‘Friday the thirteen’ is often considered unlucky and a day shrouded under the shadow of bad omen. But, for 15 year old Kakoli*, last 13 August 2010, a Friday, was a landmark day, one of the luckiest of her life. After waiting impatiently with her family at the busy New Delhi Railway Station, the 4:30 p.m. Purva Express took her back home and to freedom.
Kakoli is a survivor of human trafficking rescued recently by the Delhi Police and Shakti Vahini, a non profit organisation, from the largest ‘red light’ district in New Delhi, also known as the Garstin Bastion (G.B.) Road. UNODC met her at the railway station to learn about her real story – how she was trafficked to and treated at the brothels and about her miraculous escape.
“I am 15 years old and am from Sonapuri, West Bengal. My village is very close to the border area of Bangladesh. My childhood girl friend introduced me to her boy friend from the next village. He was fun and would treat us well. I began spending a lot of time with them. One day her boy friend took me alone for a picnic to another village. He kept insisting that my friend would arrive shortly. He offered me food that put me to sleep almost immediately. I would wake up from time to time feeling groggy, unable to speak and nauseous. I knew I was on a train but to where – I had no idea.
When I woke up it was night. The station was not familiar; strange language and people. My eyes were searching desperately for a known face or landmark. I finally read ‘New Delhi’ on a board. It is then I knew something was wrong. I first was hesitant to go with them, but it was safer to go along than be abandoned in an unknown place. They took me to a house and fed me something again that put me to sleep. Next day they took me to brothel 5211 in G.B. Road. I was told my girl friend is waiting there for me. When I saw so many young, decked up girls – I knew I was sold for prostitution.
I fought, screamed and tried to wriggle free. A fat lady dragged me inside and locked me in a dingy room. They beat me with a thick stick all over my body. My face was so bruised I could not recognize myself. I eventually resigned and started entertaining the customers. I lived in that cramped, dark place for a month. One of the regular customers grew very fond of me. He was caring and considerate and would often ask why I am sad. I told him my story and gave him the mobile number of my brother.
He happened to have a friend in the Delhi Police Crime Branch, who contacted my family. The Delhi Police Department informed Shakti Vahini. On 6 August 2010 at 4 p.m. police officials and outreach workers of Shakti Vahini, barged into the brothel. There was a lot of commotion. Then all of a sudden I saw my mother standing there. I ran out of my room screaming and embraced her!”
Mr.
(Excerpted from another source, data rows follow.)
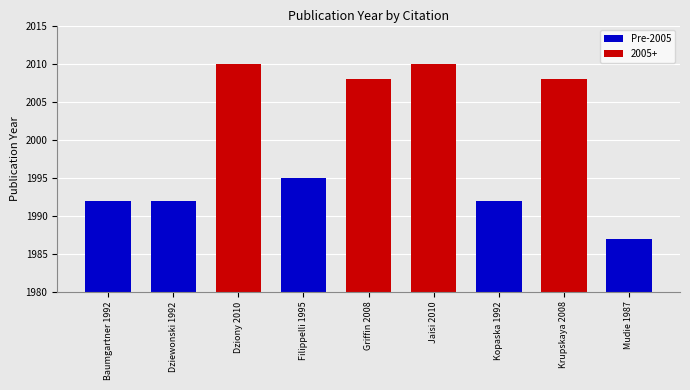

How many data points are less than 1992?

1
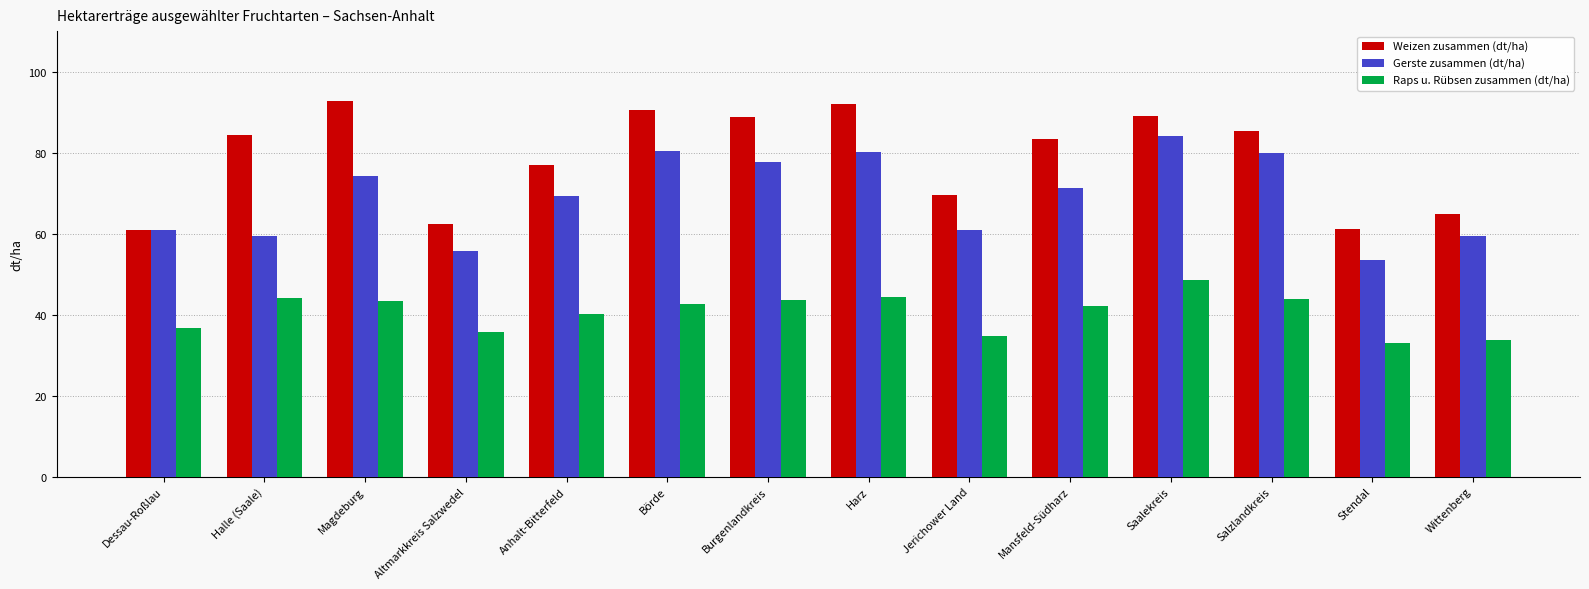

What is the sum of the Raps u. Rübsen zusammen (dt/ha) values at Börde and Altmarkkreis Salzwedel?

78.2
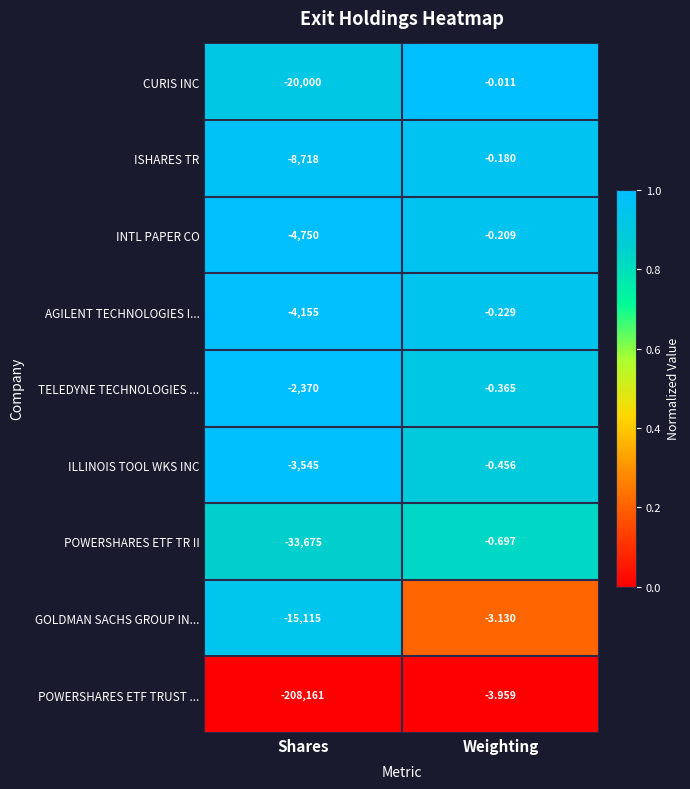

Count the number of categories in the chart.

2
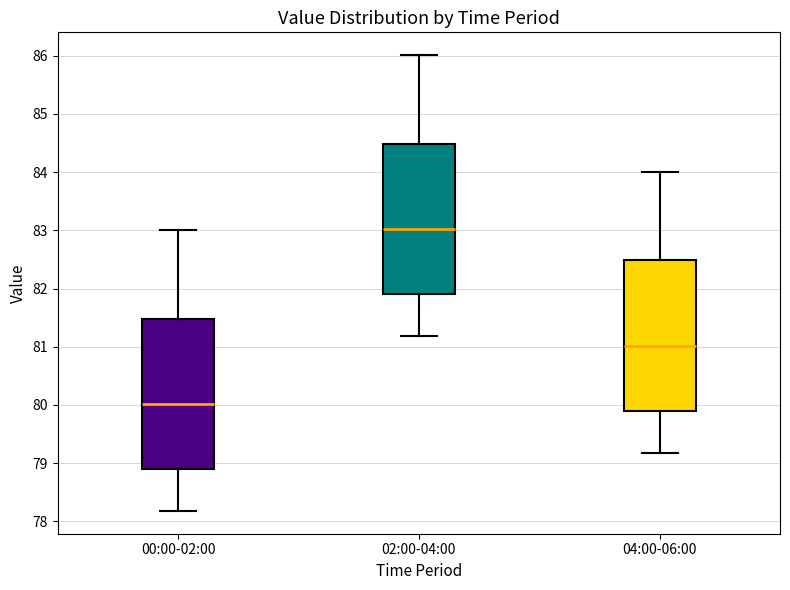

Reading left to right, read every box against the y-axis: the position of its median line, the range the box covers, and the ends of its whiskers. The values are not printed on the chart, so give them approximately, as read against the axis.

00:00-02:00: median 80.0, box 78.9 to 81.5, whiskers 78.2 to 83.0
02:00-04:00: median 83.0, box 81.9 to 84.5, whiskers 81.2 to 86.0
04:00-06:00: median 81.0, box 79.9 to 82.5, whiskers 79.2 to 84.0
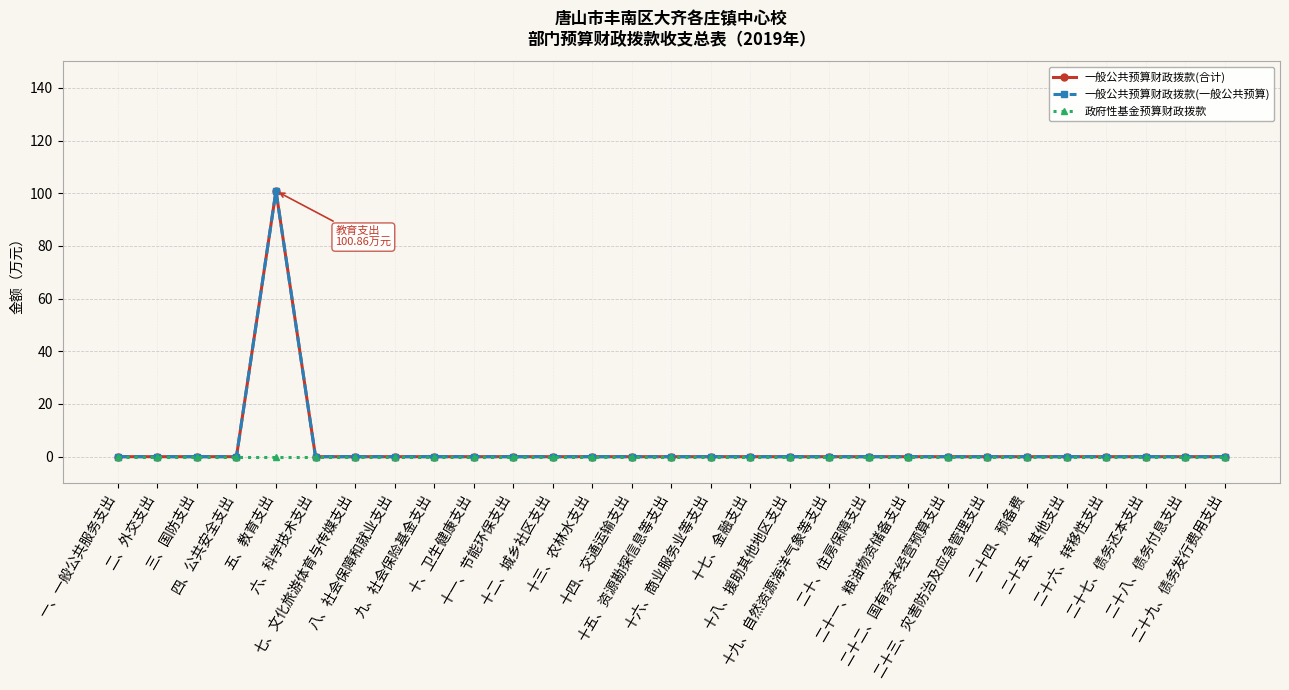

How many positive values does the 一般公共预算财政拨款(合计) series have?

1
Rishi Kant, Chief Coordinator of National Media Coalition and social worker with Shakti Vahini shares, this is a rare success story, but it is not an impossible one. Only in the last month, Shakti Vahini has rescued 44 victims of human trafficking from the New Delhi Railway Station. To repeat such success stories, we need stronger collaboration between the central administration, state police department and the judiciary. In addition, there has to be inter-coordination between the Railway, Labour and Women and Child Development Ministries including the National Commission for Women and National Commission for Protection of Child Rights. Organizations like UNODC can bring these stakeholders together on a common platform and facilitate advocacy on trafficking in persons at the international level.”
Shakti Vahini helps in the rescue and rehabilitation of survivors of human trafficking. National Media Coalition is a forum comprising of 700 committed journalists, who use the media to partner with non governmental organizations and the Government of India to highlight and address issues on human trafficking and HIV and AIDS. Both organizations are active partners of the United Nations Global Initiative to Fight Human Trafficking (UN.GIFT) that brings together stakeholders from allover the world to prevent and combat human trafficking.